#### About this exercise:
Only the lines with the string "worn" are needed; return each of them from the entries below.

........

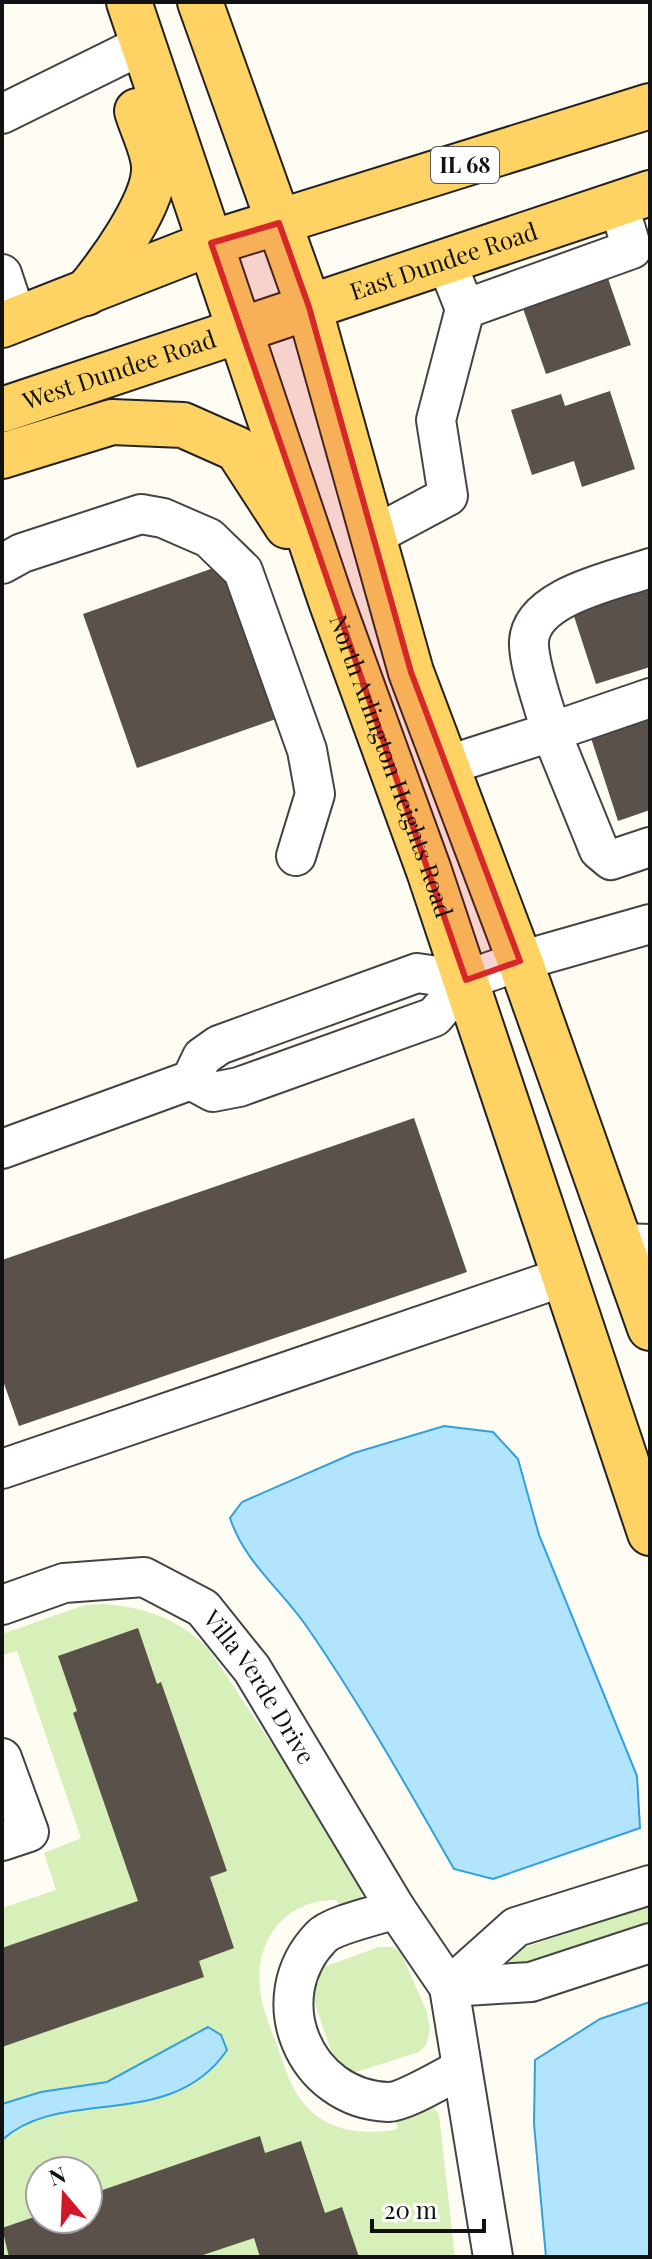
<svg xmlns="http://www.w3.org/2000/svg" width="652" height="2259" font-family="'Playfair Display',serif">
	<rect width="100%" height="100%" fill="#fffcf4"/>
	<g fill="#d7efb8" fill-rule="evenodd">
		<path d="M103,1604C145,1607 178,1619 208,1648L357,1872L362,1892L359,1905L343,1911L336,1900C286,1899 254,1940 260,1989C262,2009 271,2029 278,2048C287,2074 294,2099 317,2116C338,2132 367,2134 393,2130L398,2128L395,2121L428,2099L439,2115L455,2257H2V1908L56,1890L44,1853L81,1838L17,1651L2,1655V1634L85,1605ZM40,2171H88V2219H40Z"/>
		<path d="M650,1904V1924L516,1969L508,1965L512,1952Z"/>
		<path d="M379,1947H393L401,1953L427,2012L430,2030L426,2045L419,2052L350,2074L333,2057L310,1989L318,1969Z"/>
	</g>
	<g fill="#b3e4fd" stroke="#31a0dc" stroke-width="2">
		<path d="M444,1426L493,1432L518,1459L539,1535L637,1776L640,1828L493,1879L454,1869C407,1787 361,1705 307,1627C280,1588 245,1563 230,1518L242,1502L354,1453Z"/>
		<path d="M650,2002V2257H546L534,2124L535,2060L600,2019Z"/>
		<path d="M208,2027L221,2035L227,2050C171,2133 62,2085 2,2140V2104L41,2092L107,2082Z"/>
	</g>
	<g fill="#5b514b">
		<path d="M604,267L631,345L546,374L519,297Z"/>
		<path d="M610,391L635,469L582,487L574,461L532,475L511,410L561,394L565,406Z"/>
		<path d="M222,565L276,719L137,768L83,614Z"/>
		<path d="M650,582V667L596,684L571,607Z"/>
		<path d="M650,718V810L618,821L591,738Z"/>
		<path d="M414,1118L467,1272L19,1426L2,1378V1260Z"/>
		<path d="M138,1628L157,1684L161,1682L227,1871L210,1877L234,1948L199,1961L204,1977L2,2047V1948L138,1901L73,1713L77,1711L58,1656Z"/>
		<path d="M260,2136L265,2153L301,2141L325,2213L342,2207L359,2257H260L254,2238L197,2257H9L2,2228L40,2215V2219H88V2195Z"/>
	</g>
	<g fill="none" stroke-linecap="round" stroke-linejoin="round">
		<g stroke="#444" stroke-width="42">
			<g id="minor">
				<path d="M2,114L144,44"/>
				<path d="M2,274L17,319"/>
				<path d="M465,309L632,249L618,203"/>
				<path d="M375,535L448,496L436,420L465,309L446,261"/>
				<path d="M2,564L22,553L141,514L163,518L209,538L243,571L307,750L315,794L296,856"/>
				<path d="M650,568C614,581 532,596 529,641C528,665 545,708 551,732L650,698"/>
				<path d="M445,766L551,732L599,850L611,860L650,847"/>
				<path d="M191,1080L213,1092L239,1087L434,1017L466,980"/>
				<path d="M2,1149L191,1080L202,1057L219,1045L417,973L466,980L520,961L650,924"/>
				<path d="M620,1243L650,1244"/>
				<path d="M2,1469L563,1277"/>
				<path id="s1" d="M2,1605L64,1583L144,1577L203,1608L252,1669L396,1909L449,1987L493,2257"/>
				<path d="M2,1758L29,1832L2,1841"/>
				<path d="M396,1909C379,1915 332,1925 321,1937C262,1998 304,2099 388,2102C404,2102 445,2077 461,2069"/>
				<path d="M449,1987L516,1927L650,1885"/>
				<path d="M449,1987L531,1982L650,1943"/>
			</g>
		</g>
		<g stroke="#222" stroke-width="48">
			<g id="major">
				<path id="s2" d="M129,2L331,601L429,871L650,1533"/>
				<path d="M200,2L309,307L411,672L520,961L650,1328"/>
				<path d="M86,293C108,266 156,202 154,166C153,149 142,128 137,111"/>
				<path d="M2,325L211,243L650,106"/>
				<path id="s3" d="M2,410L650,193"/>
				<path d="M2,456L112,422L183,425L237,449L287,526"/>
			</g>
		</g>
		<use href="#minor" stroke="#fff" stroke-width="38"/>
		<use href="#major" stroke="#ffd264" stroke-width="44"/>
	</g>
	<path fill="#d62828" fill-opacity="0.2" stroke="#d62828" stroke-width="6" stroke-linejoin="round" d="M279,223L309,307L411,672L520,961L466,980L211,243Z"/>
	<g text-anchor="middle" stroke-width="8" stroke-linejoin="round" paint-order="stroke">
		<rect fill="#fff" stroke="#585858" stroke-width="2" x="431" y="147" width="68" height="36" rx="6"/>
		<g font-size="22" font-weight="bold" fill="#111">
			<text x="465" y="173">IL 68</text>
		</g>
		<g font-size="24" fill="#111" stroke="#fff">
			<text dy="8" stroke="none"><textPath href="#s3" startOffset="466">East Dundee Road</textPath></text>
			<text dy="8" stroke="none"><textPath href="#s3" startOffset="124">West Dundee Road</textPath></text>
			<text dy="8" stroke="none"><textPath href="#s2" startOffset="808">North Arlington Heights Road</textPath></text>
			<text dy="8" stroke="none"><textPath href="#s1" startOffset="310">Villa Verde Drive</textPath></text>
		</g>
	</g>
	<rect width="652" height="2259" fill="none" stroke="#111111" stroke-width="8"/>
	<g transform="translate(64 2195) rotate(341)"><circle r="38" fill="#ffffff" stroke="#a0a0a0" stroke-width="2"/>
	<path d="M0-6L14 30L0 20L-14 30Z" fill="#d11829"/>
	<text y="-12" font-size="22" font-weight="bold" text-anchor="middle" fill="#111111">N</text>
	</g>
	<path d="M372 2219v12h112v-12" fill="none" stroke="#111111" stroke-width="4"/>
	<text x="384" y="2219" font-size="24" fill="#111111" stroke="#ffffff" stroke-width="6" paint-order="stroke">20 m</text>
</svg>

........

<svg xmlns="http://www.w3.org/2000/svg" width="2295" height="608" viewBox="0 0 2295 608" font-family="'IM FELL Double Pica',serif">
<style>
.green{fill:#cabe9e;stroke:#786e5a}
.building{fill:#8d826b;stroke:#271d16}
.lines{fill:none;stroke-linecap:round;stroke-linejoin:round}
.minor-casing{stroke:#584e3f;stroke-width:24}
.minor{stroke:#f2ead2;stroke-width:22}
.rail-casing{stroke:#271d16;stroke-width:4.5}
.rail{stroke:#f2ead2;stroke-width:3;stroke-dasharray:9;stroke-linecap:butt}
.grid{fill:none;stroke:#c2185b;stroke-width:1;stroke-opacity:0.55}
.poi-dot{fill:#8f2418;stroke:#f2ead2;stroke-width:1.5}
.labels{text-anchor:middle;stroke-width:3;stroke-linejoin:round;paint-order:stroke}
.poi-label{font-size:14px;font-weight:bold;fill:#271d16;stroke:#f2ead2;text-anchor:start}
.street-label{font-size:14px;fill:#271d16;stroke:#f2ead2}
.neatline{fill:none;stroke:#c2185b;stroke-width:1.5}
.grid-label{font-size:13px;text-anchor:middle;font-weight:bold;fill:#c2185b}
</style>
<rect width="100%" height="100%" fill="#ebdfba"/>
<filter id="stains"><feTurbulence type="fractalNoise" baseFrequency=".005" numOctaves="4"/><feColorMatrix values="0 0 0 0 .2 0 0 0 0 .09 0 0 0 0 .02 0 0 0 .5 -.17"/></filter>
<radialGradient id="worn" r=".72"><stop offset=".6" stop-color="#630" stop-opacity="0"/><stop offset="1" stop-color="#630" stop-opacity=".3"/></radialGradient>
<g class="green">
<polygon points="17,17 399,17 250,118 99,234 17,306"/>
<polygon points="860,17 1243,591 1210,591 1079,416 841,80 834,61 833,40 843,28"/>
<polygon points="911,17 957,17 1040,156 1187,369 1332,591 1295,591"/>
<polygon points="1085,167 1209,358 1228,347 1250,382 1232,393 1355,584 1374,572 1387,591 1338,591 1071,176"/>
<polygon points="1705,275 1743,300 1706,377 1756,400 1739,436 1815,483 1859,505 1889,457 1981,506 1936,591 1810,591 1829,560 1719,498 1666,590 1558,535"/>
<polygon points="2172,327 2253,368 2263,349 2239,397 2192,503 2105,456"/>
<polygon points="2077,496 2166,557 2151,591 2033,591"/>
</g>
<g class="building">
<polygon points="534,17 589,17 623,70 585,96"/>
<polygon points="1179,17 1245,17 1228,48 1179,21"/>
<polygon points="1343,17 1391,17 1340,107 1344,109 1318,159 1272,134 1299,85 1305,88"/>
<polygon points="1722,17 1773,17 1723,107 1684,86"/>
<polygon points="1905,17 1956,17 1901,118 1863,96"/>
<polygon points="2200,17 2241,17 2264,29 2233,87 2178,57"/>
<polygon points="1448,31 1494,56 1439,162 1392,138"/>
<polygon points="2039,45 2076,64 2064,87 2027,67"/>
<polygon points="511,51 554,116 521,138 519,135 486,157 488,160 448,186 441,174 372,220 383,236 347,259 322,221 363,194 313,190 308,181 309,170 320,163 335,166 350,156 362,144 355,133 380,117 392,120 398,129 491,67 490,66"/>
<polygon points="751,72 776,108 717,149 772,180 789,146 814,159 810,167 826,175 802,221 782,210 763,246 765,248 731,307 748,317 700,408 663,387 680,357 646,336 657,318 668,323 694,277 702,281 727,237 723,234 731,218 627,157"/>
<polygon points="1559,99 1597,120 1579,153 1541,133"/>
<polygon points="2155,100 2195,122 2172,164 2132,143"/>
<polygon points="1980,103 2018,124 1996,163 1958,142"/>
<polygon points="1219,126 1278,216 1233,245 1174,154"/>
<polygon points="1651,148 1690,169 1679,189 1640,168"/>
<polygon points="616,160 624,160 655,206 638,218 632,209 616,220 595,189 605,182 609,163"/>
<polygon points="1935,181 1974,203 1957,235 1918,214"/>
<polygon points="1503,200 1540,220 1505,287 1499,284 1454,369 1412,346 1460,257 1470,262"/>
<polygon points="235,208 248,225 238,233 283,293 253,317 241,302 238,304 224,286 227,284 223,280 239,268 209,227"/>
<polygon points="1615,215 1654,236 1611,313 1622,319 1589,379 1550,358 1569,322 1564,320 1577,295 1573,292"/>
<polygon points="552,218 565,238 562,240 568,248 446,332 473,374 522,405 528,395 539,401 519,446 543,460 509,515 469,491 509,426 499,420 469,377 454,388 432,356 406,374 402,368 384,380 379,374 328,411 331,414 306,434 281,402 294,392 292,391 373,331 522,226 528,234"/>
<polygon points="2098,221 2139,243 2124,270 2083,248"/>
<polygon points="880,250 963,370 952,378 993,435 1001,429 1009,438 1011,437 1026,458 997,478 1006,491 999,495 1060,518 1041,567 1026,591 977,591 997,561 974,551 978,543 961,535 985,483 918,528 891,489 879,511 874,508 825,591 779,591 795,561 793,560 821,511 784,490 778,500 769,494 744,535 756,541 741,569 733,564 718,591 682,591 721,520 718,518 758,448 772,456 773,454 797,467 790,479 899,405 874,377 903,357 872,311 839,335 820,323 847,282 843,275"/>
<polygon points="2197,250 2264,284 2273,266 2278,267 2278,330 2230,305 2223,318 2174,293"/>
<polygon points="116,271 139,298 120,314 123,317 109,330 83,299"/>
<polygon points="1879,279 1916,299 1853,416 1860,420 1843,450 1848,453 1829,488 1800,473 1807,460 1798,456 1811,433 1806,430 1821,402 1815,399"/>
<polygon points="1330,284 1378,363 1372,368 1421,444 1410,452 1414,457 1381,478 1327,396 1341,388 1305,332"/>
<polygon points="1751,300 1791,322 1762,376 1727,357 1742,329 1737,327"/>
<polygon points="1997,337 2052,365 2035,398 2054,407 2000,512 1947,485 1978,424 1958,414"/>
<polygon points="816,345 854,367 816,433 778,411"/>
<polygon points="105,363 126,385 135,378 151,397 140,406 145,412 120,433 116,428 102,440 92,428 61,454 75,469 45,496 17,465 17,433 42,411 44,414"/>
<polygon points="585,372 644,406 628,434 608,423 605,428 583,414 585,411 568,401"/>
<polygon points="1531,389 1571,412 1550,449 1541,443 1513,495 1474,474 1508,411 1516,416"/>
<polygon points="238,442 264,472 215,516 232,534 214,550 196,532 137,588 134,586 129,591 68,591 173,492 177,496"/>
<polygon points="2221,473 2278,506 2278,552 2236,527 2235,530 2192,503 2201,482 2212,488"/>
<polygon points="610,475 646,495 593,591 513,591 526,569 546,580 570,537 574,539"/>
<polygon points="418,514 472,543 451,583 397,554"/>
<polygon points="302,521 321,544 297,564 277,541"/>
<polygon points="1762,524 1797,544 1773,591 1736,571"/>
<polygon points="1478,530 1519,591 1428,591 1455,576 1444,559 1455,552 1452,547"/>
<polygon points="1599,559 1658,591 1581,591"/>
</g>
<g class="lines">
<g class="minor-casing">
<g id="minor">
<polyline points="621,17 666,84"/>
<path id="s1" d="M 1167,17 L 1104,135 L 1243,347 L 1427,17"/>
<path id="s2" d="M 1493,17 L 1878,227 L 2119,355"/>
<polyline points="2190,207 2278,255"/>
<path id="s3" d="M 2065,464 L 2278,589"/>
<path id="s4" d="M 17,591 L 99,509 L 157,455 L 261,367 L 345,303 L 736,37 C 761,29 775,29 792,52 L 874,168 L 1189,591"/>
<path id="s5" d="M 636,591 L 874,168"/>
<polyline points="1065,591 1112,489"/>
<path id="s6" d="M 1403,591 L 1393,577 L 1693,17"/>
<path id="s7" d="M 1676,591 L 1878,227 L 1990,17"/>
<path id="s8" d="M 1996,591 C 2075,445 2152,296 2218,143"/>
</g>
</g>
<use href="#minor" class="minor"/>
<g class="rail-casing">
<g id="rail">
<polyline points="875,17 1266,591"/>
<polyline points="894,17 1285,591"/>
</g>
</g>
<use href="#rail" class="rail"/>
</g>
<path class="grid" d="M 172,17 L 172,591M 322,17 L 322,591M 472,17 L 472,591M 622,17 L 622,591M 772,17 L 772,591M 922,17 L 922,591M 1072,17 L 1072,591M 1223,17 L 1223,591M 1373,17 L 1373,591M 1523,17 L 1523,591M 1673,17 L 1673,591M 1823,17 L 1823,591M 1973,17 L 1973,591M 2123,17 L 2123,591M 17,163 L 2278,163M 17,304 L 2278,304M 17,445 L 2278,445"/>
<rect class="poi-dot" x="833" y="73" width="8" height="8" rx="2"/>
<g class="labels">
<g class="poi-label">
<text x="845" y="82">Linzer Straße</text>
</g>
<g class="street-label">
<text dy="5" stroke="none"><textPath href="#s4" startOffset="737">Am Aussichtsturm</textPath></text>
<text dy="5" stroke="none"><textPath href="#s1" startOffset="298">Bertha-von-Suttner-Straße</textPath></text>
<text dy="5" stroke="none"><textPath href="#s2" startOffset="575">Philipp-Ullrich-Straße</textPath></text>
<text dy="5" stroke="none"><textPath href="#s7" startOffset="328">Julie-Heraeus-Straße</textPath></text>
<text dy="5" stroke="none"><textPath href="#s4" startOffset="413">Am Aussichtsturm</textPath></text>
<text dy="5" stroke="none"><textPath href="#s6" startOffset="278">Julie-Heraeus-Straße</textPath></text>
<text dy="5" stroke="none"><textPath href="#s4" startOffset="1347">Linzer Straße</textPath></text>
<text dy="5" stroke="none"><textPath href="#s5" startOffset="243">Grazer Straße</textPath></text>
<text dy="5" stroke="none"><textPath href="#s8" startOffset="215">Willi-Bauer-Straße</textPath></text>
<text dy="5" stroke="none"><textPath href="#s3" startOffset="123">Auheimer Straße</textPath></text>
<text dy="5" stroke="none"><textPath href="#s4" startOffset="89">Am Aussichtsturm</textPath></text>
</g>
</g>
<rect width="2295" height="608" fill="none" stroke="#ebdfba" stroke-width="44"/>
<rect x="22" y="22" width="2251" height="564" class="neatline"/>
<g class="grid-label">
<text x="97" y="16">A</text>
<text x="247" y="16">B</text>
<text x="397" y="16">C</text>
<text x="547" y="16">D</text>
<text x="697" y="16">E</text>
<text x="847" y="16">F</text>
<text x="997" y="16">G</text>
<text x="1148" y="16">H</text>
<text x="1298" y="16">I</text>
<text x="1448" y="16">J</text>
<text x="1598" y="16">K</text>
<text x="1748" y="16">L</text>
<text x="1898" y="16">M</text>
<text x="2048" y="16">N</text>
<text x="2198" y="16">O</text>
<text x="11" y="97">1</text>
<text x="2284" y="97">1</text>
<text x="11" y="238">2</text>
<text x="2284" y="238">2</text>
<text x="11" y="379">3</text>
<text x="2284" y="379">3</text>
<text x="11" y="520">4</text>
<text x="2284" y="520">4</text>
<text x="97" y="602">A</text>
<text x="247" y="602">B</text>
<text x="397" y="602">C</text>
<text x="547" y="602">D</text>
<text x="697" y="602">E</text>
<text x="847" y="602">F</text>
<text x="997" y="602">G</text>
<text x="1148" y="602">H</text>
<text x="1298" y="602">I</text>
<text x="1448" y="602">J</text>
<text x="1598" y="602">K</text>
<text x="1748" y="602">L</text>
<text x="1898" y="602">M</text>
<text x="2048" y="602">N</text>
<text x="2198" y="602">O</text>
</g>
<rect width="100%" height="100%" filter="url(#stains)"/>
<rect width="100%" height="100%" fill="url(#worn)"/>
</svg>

........

#### Your response:
<radialGradient id="worn" r=".72"><stop offset=".6" stop-color="#630" stop-opacity="0"/><stop offset="1" stop-color="#630" stop-opacity=".3"/></radialGradient>
<rect width="100%" height="100%" fill="url(#worn)"/>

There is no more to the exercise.